With the shining review of git just posted, it seems there would be little ground left for other tools to show distinction.

However I respect and admire darcs on several grounds, and there are still clear and useful development interactions for which darcs has an advantage over all current git porcelain¹.

It's also properly distributed

Firstly, it should be noted that almost all of the distributed development advantages of git also apply to darcs. darcs also uses a single directory for its repository, so 'grep -r' is ok from sub-directories, and like git, it keeps these repositories with the checkouts so you can freely move and copy your checkout directories without worrying about using special commands or updating some mapping file in an obscure location in your dotfiles.

darcs has not been scaled to massive projects, instead focusing on smaller ones (say, a few thousand commits), where the extra functionality is considered more important than speed. That being said, in fact you'll see in newer darcs repositories the first traces of content hashing, which have made drastic improvements - and could eventually render git's performance edge marginal.

The (in)famous Patch Calculus

Patch Calculus has to be one of the most frighteningly named terms used in revision control systems today. It screams "Maths to University Level required to understand".

But let's throw away the awful term and describe it in plain Geek. Basically it's all about ways of determining, from a set of possibly unrelated patches, which extra patches are required for any given "cherry pick". I much prefer terms like Patch Dependency to refer to this set of concepts. Even darcs' term patch commuting could be better called patch re-ordering.
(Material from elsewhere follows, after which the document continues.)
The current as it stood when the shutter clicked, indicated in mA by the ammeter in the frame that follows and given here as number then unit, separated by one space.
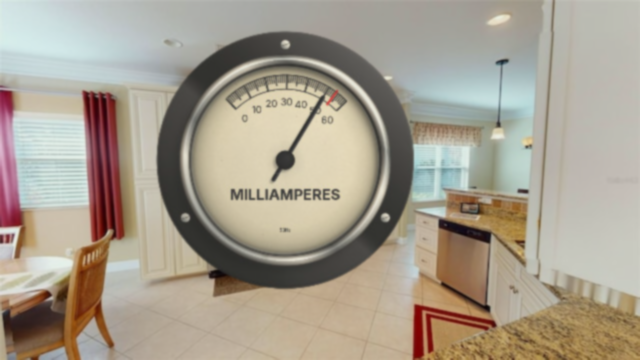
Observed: 50 mA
The theory goes like this. If you are trying to get a specific change from a tree, then quickly work out by examining the history which other changes are required first, and so add all of those patches to your tree.

The general finding from this technology is that it is useful, but it opens a big can of worms. In essence, the version control system is tracking not only the history that you recorded, but also all the different paths through the patches you have made that history might have successfully progressed. And on any code base, simple metrics such as "does this patch apply cleanly" cannot be relied upon to verify whether or not two changes are actually interdependant.
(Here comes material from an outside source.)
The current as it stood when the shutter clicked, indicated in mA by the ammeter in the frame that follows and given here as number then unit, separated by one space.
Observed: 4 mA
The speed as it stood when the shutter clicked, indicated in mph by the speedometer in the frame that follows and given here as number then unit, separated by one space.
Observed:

So, what some developers do is manually mark which patches are predecessors to the next patch that they make. Even more enlightended developers use metrics such as whether or not the changed code still compiles successfully or even passes the regression test suite to consider changes dependant.

Whether patch dependency works or not in practice depends on whether or not developers create commits of a high enough standard that they co-operate with this feature.

Interactive Commit

I didn't talk about this much in the SVK section despite SVK having this feature, mainly because darcs is where the feature came from in the first place.

Basically, the way it works is when you record changes, you are presented with a summary of the changes, then asked to group each change, hunk by hunk into bundles which are darcs patches.

This is largely how it is possible for the patch calculus to work so well - if changes to a single file are combined into a single commit as so frequently happens with file-grained commit in other VCS, it entwines the two features being worked on to be co-dependant. The better the tool is at keeping changes small and tidy, the better - but if they are too small, the reverse happens - every feature is considered to be its own independant change.

¹ - And now darcs is a git porcelain, too

With the arrival on the scene of darcs-git, a git porcelain with the UI of darcs, I have access to the interactive commit interface of darcs already.

I don't miss patch dependency, because it is easily - and I would add, less confusingly - performed with git using topic branches (making a new branch for each new feature or stream of development), and the powerful tools of rebasing and cherry picking.


Thank you!

DAxelrod on 2006-08-15T14:08:56

Thank you for writing this excellent series. It's given me a good deal to think about.

git with interactive commit

mndrix on 2007-02-09T19:32:08

git 1.5.0 has "add --interactive" which provides something similar to interactive commit.